Atlanta Dream’s Allisha Gray on June 27, 2026
(Photo Credit- Smallworl-206-Photography.merlin-site.com)
Thierry’s early career isn’t defined by scoring bursts or box‑score explosions. She rebounds. She defends. She communicates. She stays ready. She makes the right play. She brings energy. She elevates teammates. She earns trust.
“This goes back to the culture we want — stay ready, be pros, team first,” coach Raman shared. “Taylor exemplifies that. We were happy to have her in our developmental ecosystem, and once we saw what she could do, we brought her onto the roster. She’s earned her minutes. She does so much behind the scenes to stay ready — guarding top scorers, plugging in offensively. That’s not easy in lower‑minute situations, and she’s done a great job.”
Thierry’s numbers on the Storm this season — 0.7 points, 0.9 rebounds, in limited minutes — don’t tell her whole story. Her value isn’t in her statistics yet. It’s cultural. It’s foundational. It’s the type of contribution that helps teams win close games in July and build identity for a potential playoff run late in the season.
Thierry’s elevation from the developmental squad wasn’t just a roster move — it was a moment. Her story is also impactful to her teammates, and they feel it too. Her ability to stay ready is becoming part of the Storm’s culture. Her teammates see her grind. They see her preparation. They see her consistency. And they feed off it.
“Her reads are much better, her processes are great, and she’s gaining confidence knowing we believe in her,” Johnson said of Thierry’s development. “Our job is to keep pouring into her, and the coaches have done a great job with her development.”
That inspiration has ripple effects. It reinforces the Storm’s culture: stay ready, be a pro, put the team first. Thierry embodies all of it. “Her teammates were so happy for her,” Raman said about her teammates’ response to Thierry being called up. “She’s earned it.”

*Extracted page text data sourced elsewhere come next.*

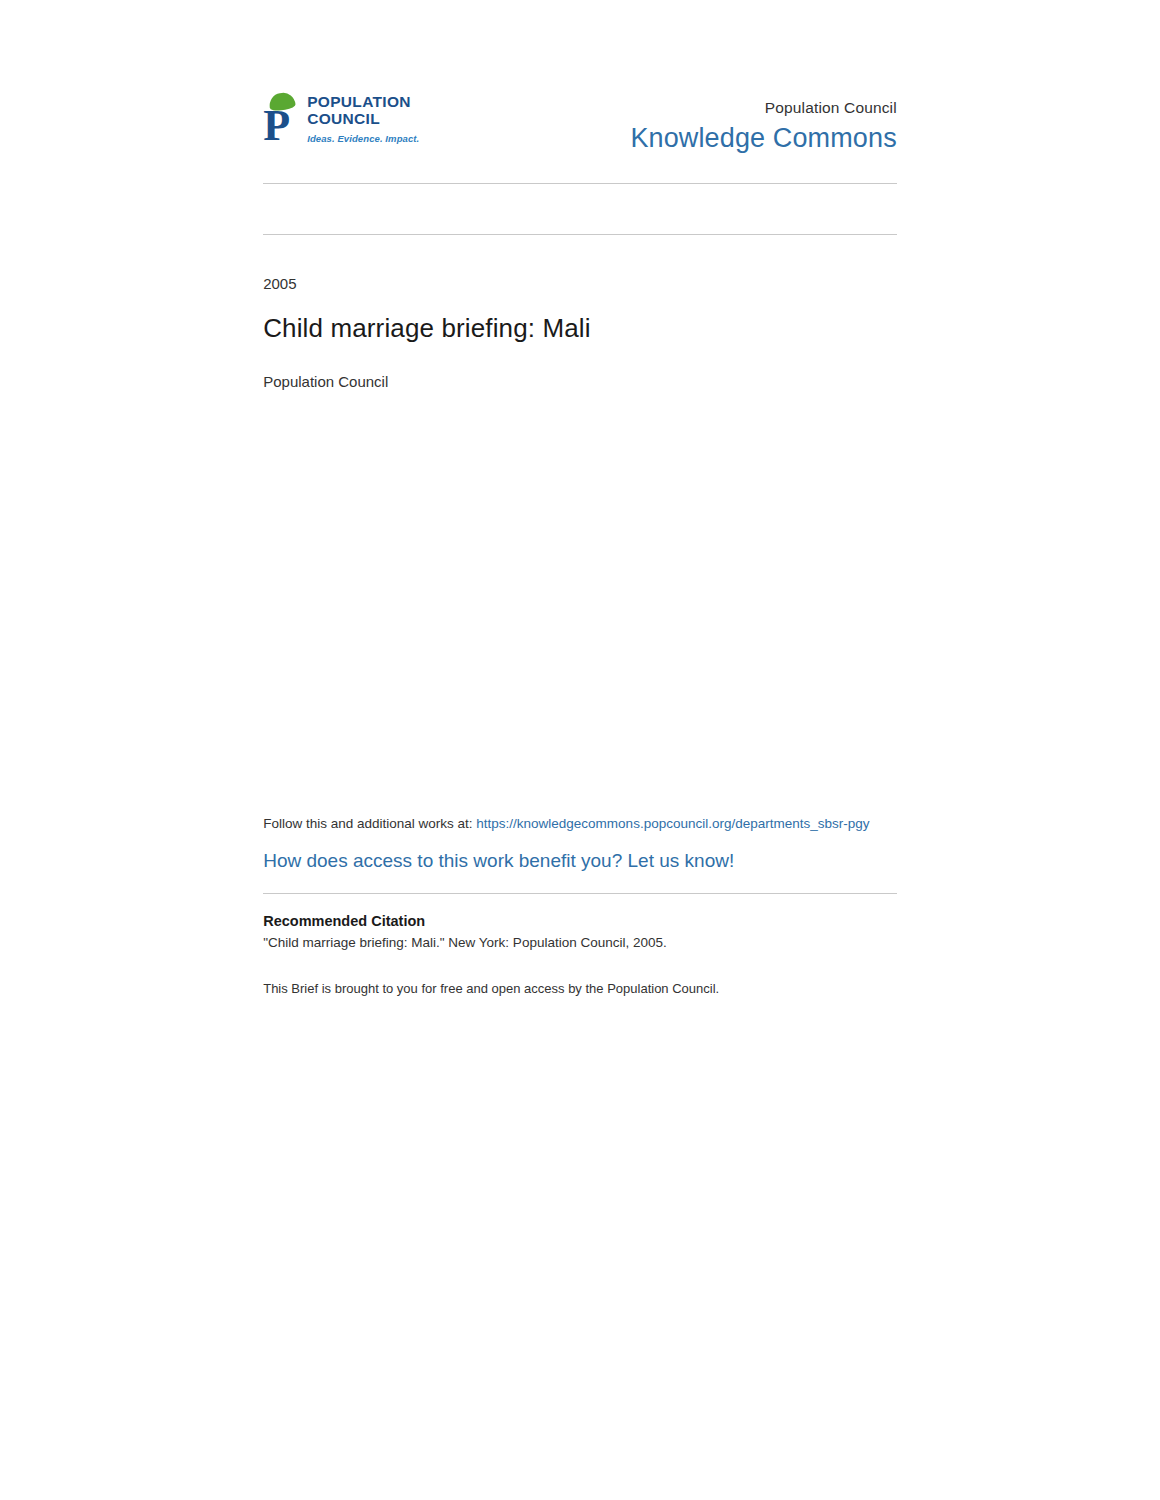P
POPULATION COUNCIL Ideas. Evidence. Impact.
Population Council
Knowledge Commons
2005
Child marriage briefing: Mali
Population Council
Follow this and additional works at: https://knowledgecommons.popcouncil.org/departments_sbsr-pgy
How does access to this work benefit you? Let us know!
Recommended Citation
"Child marriage briefing: Mali." New York: Population Council, 2005.
This Brief is brought to you for free and open access by the Population Council.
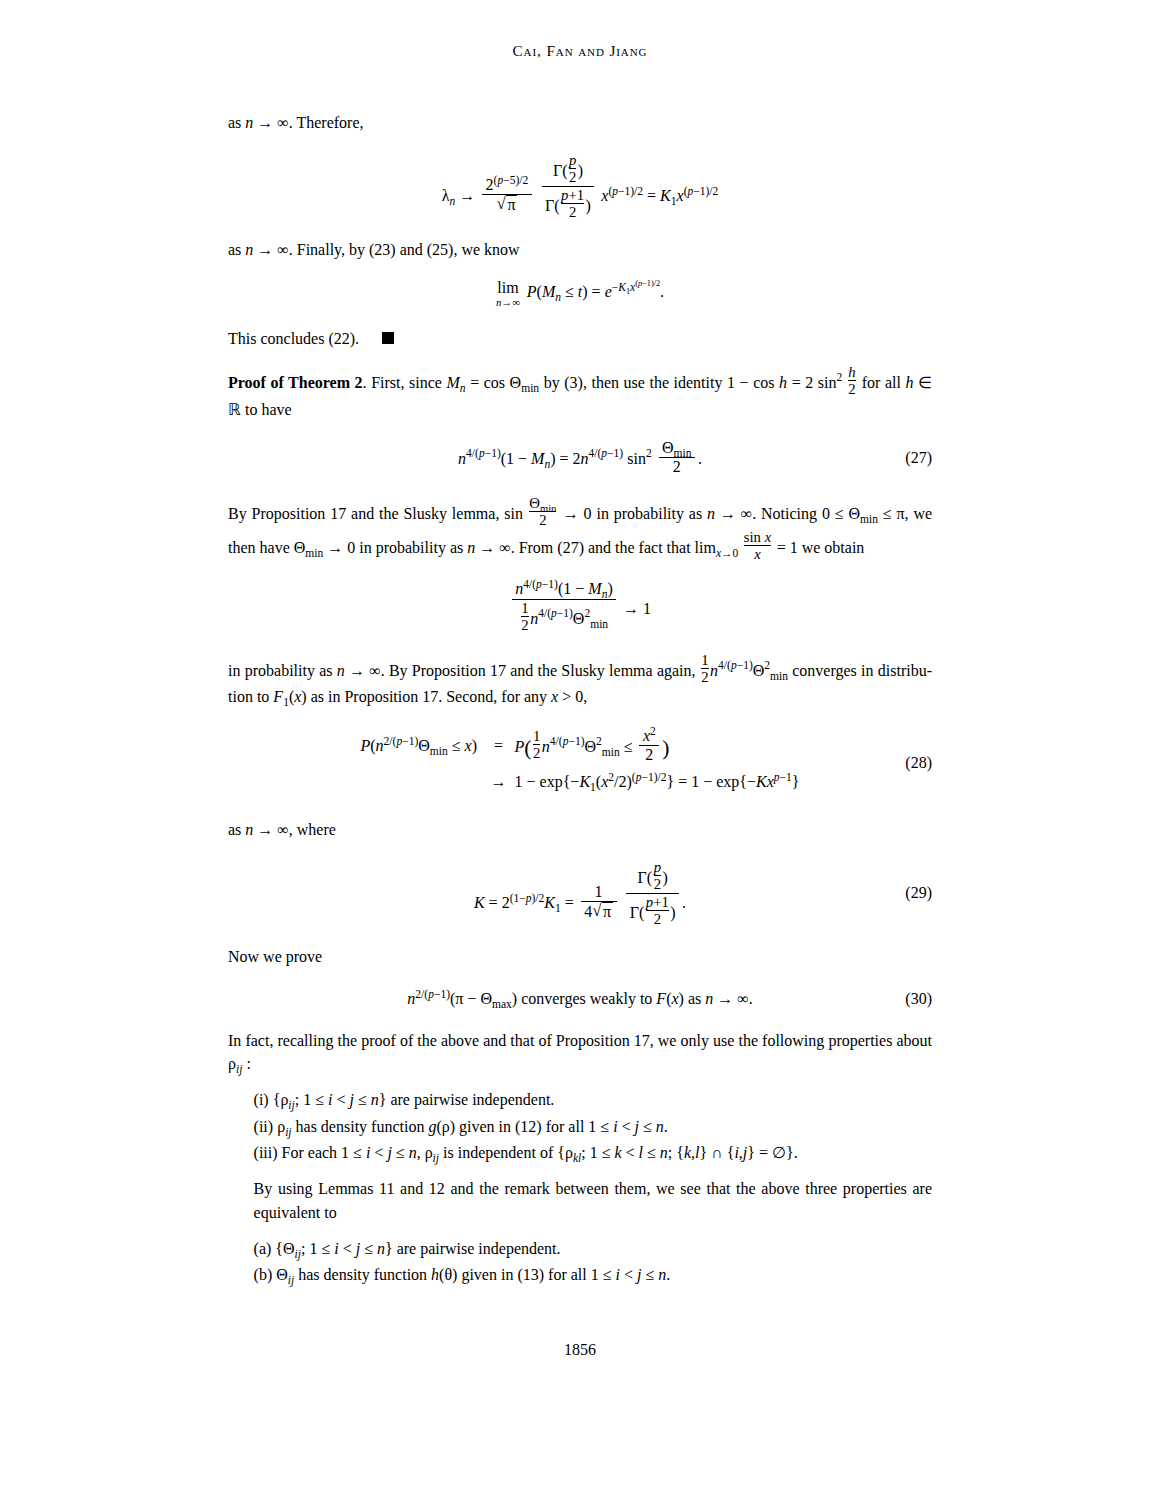Cai, Fan and Jiang
as n → ∞. Therefore,
λn → 2(p−5)/2 π Γ(p 2) Γ(p+12) x(p−1)/2 = K1x(p−1)/2
as n → ∞. Finally, by (23) and (25), we know
lim n→∞ P(Mn ≤ t) = e−K1x(p−1)/2.
This concludes (22).
Proof of Theorem 2. First, since Mn = cos Θmin by (3), then use the identity 1 − cos h = 2 sin2 h 2 for all h ∈ ℝ to have
n4/(p−1)(1 − Mn) = 2n4/(p−1) sin2 Θmin 2. (27)
By Proposition 17 and the Slusky lemma, sin Θmin 2 → 0 in probability as n → ∞. Noticing 0 ≤ Θmin ≤ π, we then have Θmin → 0 in probability as n → ∞. From (27) and the fact that limx→0 sin x x = 1 we obtain
n4/(p−1)(1 − Mn) 12 n4/(p−1)Θ2min → 1
in probability as n → ∞. By Proposition 17 and the Slusky lemma again, 12 n4/(p−1)Θ2min converges in distribution to F1(x) as in Proposition 17. Second, for any x > 0,
| P ( n 2/( p −1) Θ min ≤ x ) | = | P ( 1 2 n 4/( p −1) Θ 2 min ≤ x 2 2 ) |
| | → | 1 − exp{− K 1 ( x 2 /2) ( p −1)/2 } = 1 − exp{− Kx p −1 } |
(28)
as n → ∞, where
K = 2(1−p)/2K1 = 14π Γ(p 2) Γ(p+12). (29)
Now we prove
n2/(p−1)(π − Θmax) converges weakly to F(x) as n → ∞. (30)
In fact, recalling the proof of the above and that of Proposition 17, we only use the following properties about ρij :
(i) {ρij; 1 ≤ i < j ≤ n} are pairwise independent.
(ii) ρij has density function g(ρ) given in (12) for all 1 ≤ i < j ≤ n.
(iii) For each 1 ≤ i < j ≤ n, ρij is independent of {ρkl; 1 ≤ k < l ≤ n; {k,l} ∩ {i,j} = ∅}.
By using Lemmas 11 and 12 and the remark between them, we see that the above three properties are equivalent to
(a) {Θij; 1 ≤ i < j ≤ n} are pairwise independent.
(b) Θij has density function h(θ) given in (13) for all 1 ≤ i < j ≤ n.
1856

Her call‑up also changed her life financially. As a developmental player, Thierry would have been limited to 12 games and earned roughly $90,000 — $750 per week plus $6,136 per game. Once she was signed to the full roster, that Storm jersey included a nearly 57 % prorated increase in pay for the remainder of the season.
“I’m going to give it my all every night. We all want to win and make our fans proud,” a focused Thierry said of what Storm fans can expect from her. “Their encouragement means so much to us, and I want to give my best and make them proud.”
Taylor Thierry may be quiet, but her game speaks loudly. Her effort speaks loudly. Her growth speaks loudly, and her teammates hear it. The Storm doesn’t need her to be a star today. They need her to be exactly what she already is: a worker, a defender, a connector, a spark plug, a professional.
“We’re putting in the work every day,” the mild-mannered Thierry shared about the team’s development. “We’re not getting complacent and focusing on getting better and building on what we’ve started.”